TOPIC 5: FUNCTIONS Flashcards
Set Notation VS Interval Notation
Set Notation: {x ∈ ℝ: 3<x≤8}
Interval Notation: (3,8]
*Interval Notation only applies for real numbers
Express y = 2x - 1 in different forms
f(x) = 2x - 1
f: x ↦ 2x - 1
Express x = sint in different forms
f(t) = sint
f: t ↦ sint
When does an equation represent a function?
When any vertical line intersects the graph EXACTLY ONCE (through vertical line test)
Vertical Line Test phrasing
For any vertical line, x=k, where k∈ℝ, the line intersects the graph exactly once.
Which is the input variable, rule and domain?

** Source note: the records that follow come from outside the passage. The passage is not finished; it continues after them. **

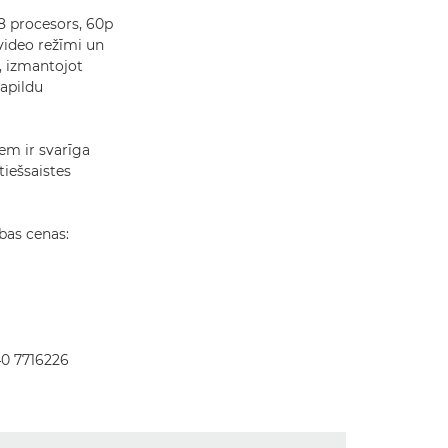
8 procesors, 60p
video režīmi un
, izmantojot
apildu
em ir svarīga
tiešsaistes
bas cenas:
 40 7716226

f(x) = 2x² + 1, x∈ℝ, x>0, x≠2
Input variable: x
Rule: 2x² + 1
Domain: (0,∞) \ {2}
What is range?
The set of output values
When are two functions equal to each other?
Same rule AND domain
How to know if an inverse function exists?
If the function is a one-to-one function
One-to-one function test phrasing
For any horizontal line, y=k, where k∈ℝ, the line intersects the graph exactly once only. So, f is one-to-one.
Domain and range of inverse function, f⁻¹
Df-1 = Rf
Rf-1 = Df
Steps to find f inverse
- Make x the subject
- Change y to x to get the rule
- Find the range of f to get the domain of f inverse
Features of graph of inverse function
- f and f inverse are reflections of each other at y=x
- Points (a,b) corresponds to points (b,a)
To take note of when drawing inverse function graph
- Equal scale for both x-axis and y-axis
- Line y=x added as a dotted line, at angle of 45°
- If f graph pointing away from y=x, inverse f must be the same as well
When does composite function fg exist?
If R(g) ⊆ D(f)